Monitoring API
All monitoring endpoints are under /api/monitoring. Requires authentication.
List Monitors
GET /api/monitoring/endpointsResponse 200:
json
[
{
"id": "mon_abc123",
"name": "Homepage",
"url": "https://example.com",
"type": "http",
"interval": 60,
"status": "up",
"response_time_ms": 142,
"last_check": 1718000000,
"uptime_24h": 99.9,
"tags": ["production", "public"]
}
]Create Monitor
POST /api/monitoring/endpointsRequires operator role.
Request:
json
{
"name": "API Health",
"url": "https://api.example.com/health",
"type": "http",
"interval": 60,
"timeout": 10,
"expected_status": 200,
"retries": 1,
"tags": ["api", "public"]
}Response 201: { "id": "mon_xyz", "status": "created" }
Update Monitor
PUT /api/monitoring/endpoints/{id}Response 200: { "status": "updated" }
Delete Monitor
DELETE /api/monitoring/endpoints/{id}Requires admin role.

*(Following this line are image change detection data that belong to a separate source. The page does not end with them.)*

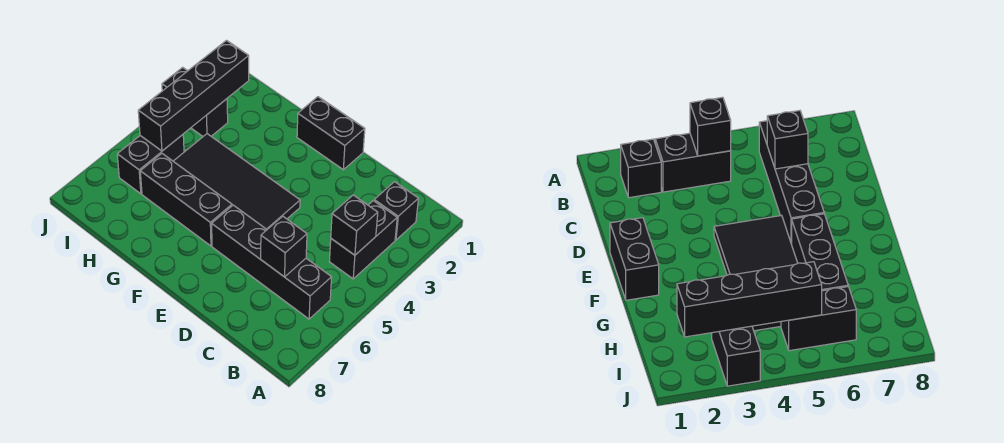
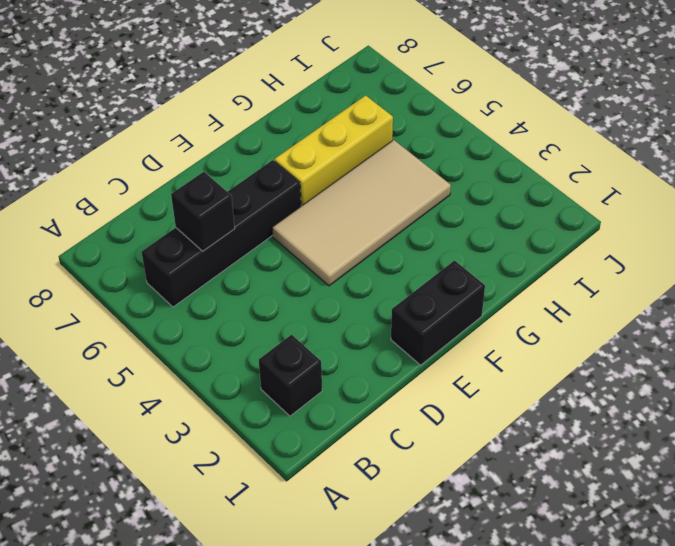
tan 2x4 tile [272,140,451,286] -> black 2x4 tile [173,134,300,229]
yellow 1x3 brick [274,95,393,206] -> black 1x3 brick [140,154,232,246]
none -> black 1x2 brick [329,201,397,279]
none -> black 1x2 brick [162,67,228,136]

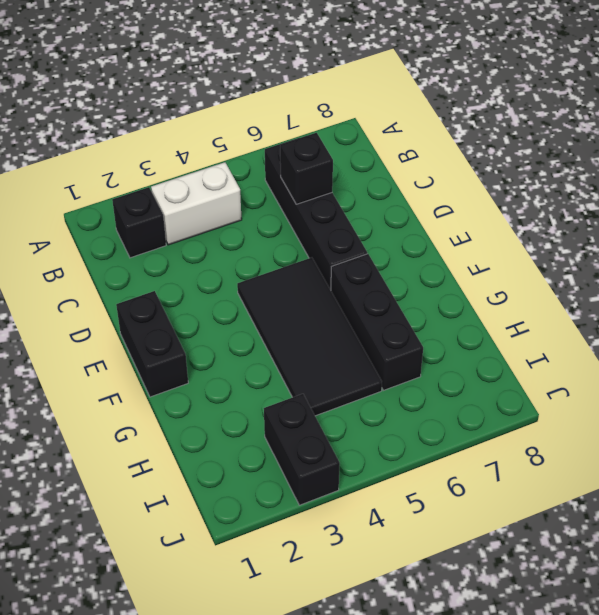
white 1x2 brick [151,162,242,245] -> black 1x2 brick [329,201,397,279]
none -> black 1x2 brick [117,135,184,194]
none -> black 1x1 brick [331,195,378,255]

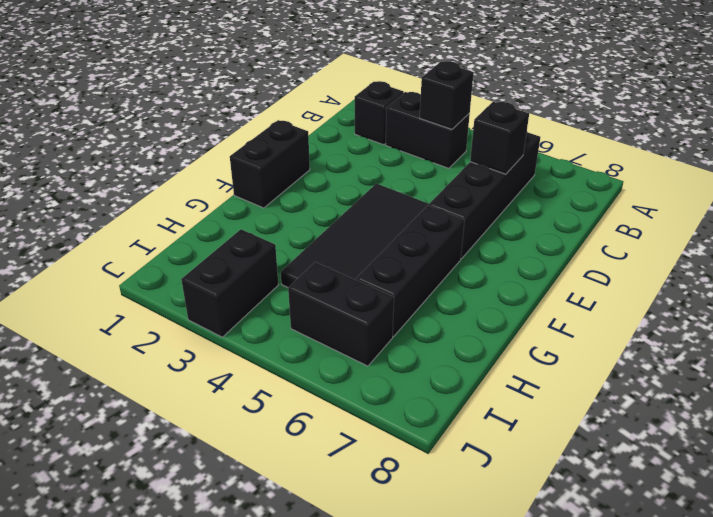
none -> black 1x4 brick [138,41,249,151]

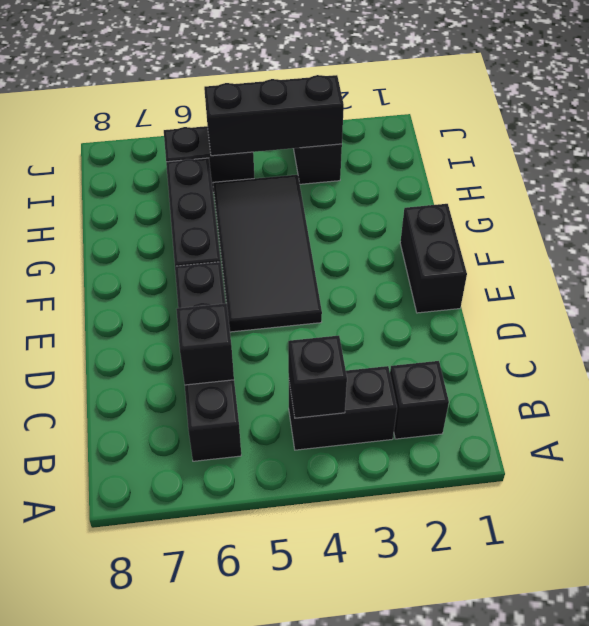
black 1x3 brick [204,75,344,156] -> black 1x4 brick [138,41,249,151]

Response 200: { "status": "deleted" }
Monitor Uptime History
GET /api/monitoring/endpoints/{id}/history| Parameter | Default | Description |
|---|---|---|
range_h | 24 | Hours of history |
resolution | 300 | Bucket size in seconds |
Response 200:
json
[
{ "time": 1718000000, "status": "up", "response_time_ms": 142 },
{ "time": 1718000300, "status": "up", "response_time_ms": 138 }
]SLA Report
GET /api/monitoring/sla| Parameter | Default | Description |
|---|---|---|
days | 30 | Time window in days |
Response 200:
json
[
{
"monitor_id": "mon_abc123",
"name": "Homepage",
"uptime_percent": 99.95,
"total_checks": 43200,
"downtime_minutes": 21.6
}
]Health Score
GET /api/monitoring/health-scoreReturns the aggregate health score (0–100) across all monitors.

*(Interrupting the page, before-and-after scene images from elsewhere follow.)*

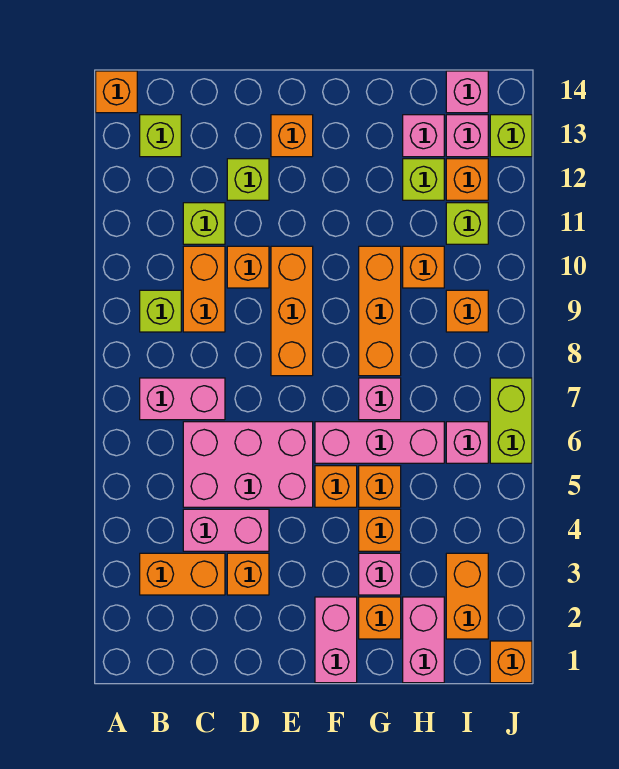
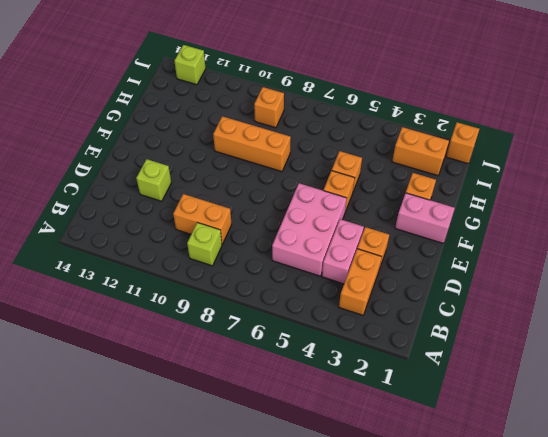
none -> orange 1x1 brick [96,71,137,113]
none -> pink 1x2 brick [140,378,225,420]
none -> lime 1x1 brick [140,115,181,157]
none -> lime 1x1 brick [183,203,225,244]

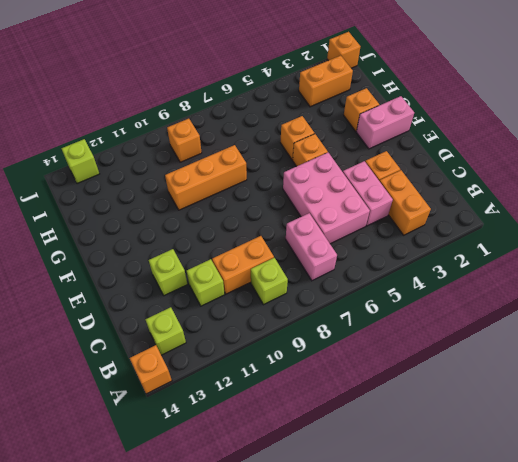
none -> orange 1x1 brick [227,246,269,288]
none -> orange 1x3 brick [271,246,313,376]
none -> orange 1x1 brick [271,115,313,157]
none -> pink 1x3 brick [315,422,444,463]

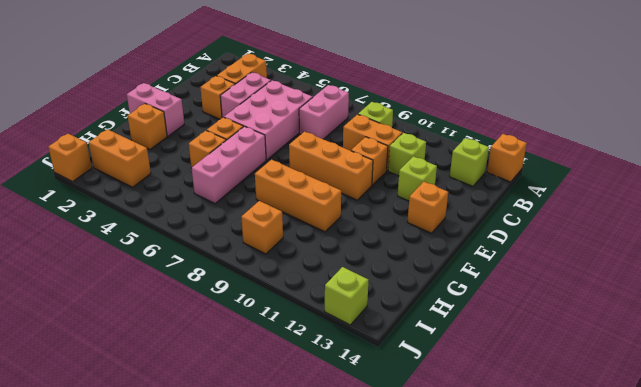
none -> pink 1x1 brick [359,553,401,595]
none -> orange 1x1 brick [359,509,401,551]
none -> pink 1x1 brick [359,378,401,420]
none -> pink 1x2 brick [403,597,444,683]

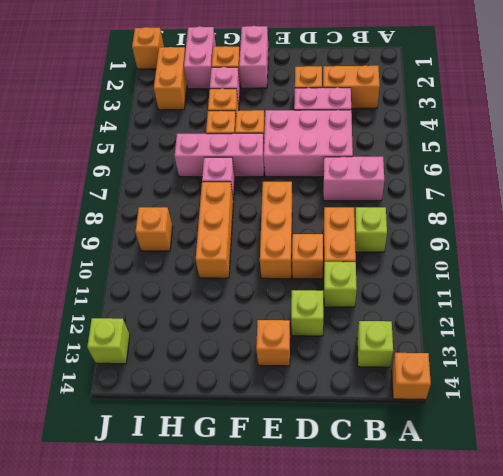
none -> orange 1x1 brick [403,246,444,288]
none -> lime 1x1 brick [403,159,444,200]
none -> pink 1x1 brick [403,115,444,157]
none -> pink 1x1 brick [446,422,488,463]

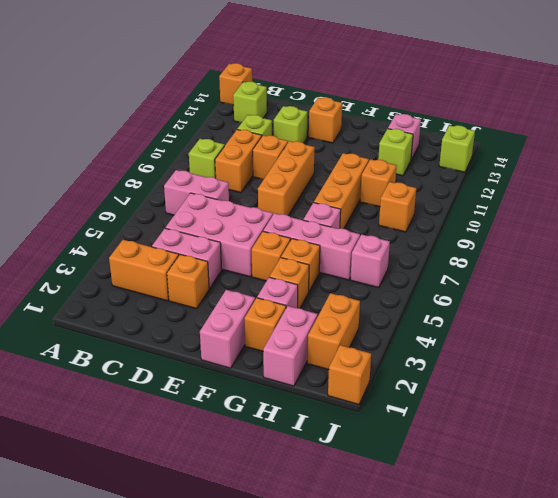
none -> lime 1x1 brick [446,203,488,244]
none -> orange 1x1 brick [446,159,488,200]
none -> pink 1x1 brick [446,115,488,157]
none -> pink 1x1 brick [446,71,488,113]

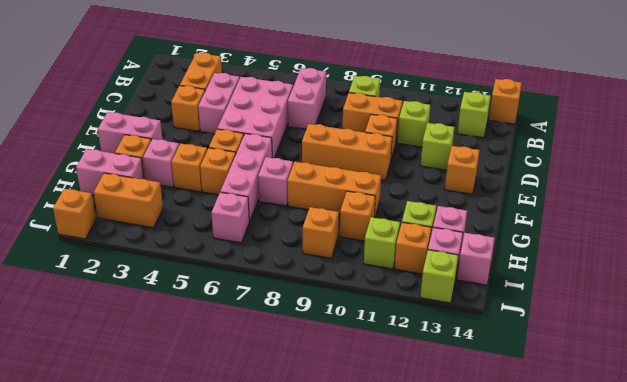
none -> lime 1x2 brick [490,378,532,463]

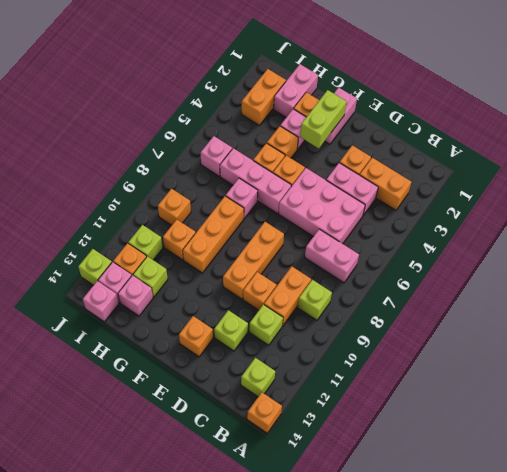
lime 1x2 brick [300,90,347,148] -> lime 1x2 brick moved to [490,378,532,463]
none -> orange 1x1 brick [490,641,532,683]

GET /api/monitoring/endpoints/{id}/health-scoreReturns the health score for a single monitor with component breakdown.
Incidents
GET /api/monitoring/incidents| Parameter | Default | Description |
|---|---|---|
status | all | open, resolved, or all |
limit | 50 | Maximum incidents to return |
Response 200:
json
[
{
"id": "inc_abc123",
"monitor_id": "mon_abc123",
"monitor_name": "Homepage",
"started": 1718000000,
"resolved": 1718003600,
"duration_minutes": 60,
"cause": "HTTP 503",
"status": "resolved"
}
]War Room
GET /api/monitoring/incidents/{id}/war-roomReturns the war room context for an incident: affected monitor, related monitors (same tags), recent events, and suggested automations.
Status Page Data
GET /api/monitoring/status-pageUnauthenticated. Returns current status for all monitors tagged public, plus 90-day incident history.
Response 200:
json
{
"overall": "operational",
"monitors": [
{
"name": "Homepage",
"status": "up",
"uptime_90d": 99.95,
"incidents": []
}
],
"active_incidents": []
}This endpoint powers the public status page at /status.